Seventy-seven percent of finance leaders do not have the time or resources to find suitable software, even though 85% agree they must continue to invest in their accounting systems.
“Strong accounting systems are the backbone of any successful organisation,” said Marc Pettican, CEO of Barclaycard commercial payments, “so it’s important that businesses invest in the solution that’s right for them.

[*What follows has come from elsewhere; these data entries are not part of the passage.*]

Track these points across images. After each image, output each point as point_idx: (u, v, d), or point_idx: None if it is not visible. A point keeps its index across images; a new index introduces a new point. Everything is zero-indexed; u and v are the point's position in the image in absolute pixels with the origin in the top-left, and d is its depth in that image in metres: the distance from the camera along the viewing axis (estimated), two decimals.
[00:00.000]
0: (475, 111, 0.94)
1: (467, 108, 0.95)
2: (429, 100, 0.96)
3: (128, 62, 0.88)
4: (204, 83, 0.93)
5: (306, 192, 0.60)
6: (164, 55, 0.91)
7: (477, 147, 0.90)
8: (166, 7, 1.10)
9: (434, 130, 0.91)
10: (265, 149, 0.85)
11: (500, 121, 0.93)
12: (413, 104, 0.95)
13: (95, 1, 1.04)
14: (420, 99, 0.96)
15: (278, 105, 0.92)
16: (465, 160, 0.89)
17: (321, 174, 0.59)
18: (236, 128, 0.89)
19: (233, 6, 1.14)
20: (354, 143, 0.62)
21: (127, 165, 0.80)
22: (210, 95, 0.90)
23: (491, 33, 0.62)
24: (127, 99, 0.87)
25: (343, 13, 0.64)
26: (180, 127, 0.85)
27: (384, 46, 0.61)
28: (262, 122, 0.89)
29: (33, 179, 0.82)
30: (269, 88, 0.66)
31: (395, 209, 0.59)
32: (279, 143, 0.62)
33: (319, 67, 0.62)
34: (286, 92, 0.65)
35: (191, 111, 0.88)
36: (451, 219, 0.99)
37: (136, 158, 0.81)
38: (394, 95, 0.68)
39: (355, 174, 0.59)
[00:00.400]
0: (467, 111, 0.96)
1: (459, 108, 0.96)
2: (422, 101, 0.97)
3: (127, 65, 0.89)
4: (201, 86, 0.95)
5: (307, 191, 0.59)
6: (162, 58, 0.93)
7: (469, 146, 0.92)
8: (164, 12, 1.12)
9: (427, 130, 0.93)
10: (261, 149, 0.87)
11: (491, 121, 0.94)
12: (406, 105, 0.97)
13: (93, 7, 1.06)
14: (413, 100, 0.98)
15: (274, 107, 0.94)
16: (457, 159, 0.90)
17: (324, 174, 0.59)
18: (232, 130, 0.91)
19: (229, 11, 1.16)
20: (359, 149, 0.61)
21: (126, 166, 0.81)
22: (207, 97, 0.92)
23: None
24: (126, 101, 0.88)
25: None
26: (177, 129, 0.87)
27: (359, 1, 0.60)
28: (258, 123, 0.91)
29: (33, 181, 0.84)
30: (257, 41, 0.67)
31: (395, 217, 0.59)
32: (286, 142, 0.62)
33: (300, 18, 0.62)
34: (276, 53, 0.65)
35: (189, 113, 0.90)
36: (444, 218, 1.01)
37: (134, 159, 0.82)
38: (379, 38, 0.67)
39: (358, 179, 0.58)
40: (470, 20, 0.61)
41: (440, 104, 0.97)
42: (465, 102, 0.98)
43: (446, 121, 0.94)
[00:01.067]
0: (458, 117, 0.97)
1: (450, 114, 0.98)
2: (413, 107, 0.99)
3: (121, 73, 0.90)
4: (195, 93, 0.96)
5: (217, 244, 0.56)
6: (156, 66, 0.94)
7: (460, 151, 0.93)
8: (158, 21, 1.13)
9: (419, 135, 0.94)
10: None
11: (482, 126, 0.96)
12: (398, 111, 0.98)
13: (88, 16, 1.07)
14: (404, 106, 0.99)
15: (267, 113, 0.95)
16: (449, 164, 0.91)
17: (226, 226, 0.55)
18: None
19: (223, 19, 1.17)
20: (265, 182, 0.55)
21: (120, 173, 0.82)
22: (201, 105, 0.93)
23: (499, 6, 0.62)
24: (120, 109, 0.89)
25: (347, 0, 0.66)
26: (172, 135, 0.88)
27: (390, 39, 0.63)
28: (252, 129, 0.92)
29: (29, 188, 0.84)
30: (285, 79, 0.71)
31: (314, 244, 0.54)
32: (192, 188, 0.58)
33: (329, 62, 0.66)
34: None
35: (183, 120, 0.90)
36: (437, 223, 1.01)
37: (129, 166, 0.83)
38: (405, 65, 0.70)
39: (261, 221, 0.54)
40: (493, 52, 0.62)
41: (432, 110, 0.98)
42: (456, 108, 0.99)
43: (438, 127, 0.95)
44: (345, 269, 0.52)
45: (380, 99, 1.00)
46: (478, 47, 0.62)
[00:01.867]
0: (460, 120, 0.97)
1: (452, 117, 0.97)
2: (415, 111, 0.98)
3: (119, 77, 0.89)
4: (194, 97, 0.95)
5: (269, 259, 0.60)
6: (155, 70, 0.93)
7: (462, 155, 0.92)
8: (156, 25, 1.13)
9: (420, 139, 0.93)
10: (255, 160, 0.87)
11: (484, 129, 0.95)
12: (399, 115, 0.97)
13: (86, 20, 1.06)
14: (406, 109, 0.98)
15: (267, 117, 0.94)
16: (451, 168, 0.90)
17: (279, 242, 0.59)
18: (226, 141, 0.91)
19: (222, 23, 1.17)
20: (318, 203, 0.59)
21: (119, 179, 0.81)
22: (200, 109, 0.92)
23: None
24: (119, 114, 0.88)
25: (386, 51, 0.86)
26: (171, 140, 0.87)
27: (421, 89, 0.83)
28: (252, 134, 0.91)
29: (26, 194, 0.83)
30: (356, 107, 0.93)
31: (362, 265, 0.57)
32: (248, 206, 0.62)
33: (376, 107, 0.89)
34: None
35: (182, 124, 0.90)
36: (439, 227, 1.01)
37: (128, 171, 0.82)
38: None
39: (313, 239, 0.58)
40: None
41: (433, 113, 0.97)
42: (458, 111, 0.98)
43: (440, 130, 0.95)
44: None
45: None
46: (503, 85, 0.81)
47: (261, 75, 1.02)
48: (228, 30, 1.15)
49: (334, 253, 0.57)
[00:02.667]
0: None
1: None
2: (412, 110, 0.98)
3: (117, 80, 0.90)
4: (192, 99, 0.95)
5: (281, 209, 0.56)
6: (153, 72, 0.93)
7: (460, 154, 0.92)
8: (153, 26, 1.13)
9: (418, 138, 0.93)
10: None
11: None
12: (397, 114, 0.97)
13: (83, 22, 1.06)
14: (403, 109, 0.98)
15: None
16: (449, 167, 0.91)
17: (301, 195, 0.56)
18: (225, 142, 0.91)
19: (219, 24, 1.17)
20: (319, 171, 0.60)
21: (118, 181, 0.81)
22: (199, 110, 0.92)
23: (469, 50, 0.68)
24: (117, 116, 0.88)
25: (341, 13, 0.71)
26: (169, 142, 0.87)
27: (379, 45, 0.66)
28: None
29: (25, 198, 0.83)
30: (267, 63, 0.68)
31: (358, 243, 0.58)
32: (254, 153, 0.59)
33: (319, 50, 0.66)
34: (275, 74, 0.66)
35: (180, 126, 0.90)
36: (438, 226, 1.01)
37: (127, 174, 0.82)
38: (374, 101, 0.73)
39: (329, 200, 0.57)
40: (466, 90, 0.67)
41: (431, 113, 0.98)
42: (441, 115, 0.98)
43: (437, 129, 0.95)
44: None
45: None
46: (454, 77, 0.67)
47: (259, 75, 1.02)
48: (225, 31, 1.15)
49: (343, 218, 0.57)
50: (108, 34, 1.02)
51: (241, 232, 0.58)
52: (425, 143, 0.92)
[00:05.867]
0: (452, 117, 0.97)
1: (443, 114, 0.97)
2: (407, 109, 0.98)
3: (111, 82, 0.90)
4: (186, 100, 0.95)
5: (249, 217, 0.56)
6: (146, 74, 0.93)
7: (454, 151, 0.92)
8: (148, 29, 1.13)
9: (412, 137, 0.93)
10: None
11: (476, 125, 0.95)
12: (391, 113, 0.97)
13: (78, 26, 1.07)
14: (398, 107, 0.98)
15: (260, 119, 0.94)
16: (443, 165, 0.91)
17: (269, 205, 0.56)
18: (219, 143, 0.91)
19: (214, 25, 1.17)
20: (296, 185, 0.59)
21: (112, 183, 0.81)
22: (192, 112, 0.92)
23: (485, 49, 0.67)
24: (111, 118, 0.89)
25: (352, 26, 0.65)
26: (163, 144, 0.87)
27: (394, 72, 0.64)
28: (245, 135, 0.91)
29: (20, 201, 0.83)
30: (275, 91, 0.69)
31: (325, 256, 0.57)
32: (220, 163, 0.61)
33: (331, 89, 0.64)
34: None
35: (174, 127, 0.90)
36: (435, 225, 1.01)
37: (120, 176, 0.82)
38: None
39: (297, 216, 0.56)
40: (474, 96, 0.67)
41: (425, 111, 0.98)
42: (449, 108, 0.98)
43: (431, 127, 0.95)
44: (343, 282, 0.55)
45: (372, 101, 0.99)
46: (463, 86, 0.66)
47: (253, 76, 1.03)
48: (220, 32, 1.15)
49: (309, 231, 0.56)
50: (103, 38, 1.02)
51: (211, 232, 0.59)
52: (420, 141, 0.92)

Our research shows that many businesses face frustrations with their current software and are looking for simpler, more automated, and more integrated solutions.”
The research, carried out in February 2019 among 500 senior finance decision makers in companies with turnover of £6.5 million or more, further reveals 48% feel their current systems are not digitised enough and 40% believe it is too labour intensive.
Digitise or die
HMRC’s Making Tax Digital (MTD) has thrust finance departments into digitised work processes, and some 50% of businesses are struggling to keep up, according to Tax Systems findings.
And according to the Barclaycard research, CFOs (73%) want simplicity rather than advanced functionality from their accounting software and 77% would prefer to delay technology purchases rather than deploying the wrong quick fix.
Citing Barclaycard’s recent partnerships to build out the accounting technology ecosystem, Pettican said: “When looking at more integrated alternatives, having the ability to integrate your finance system directly into your procurement platform can help streamline the wider procurement experience, offering a far less labour-intensive approach to payment reconciliation.”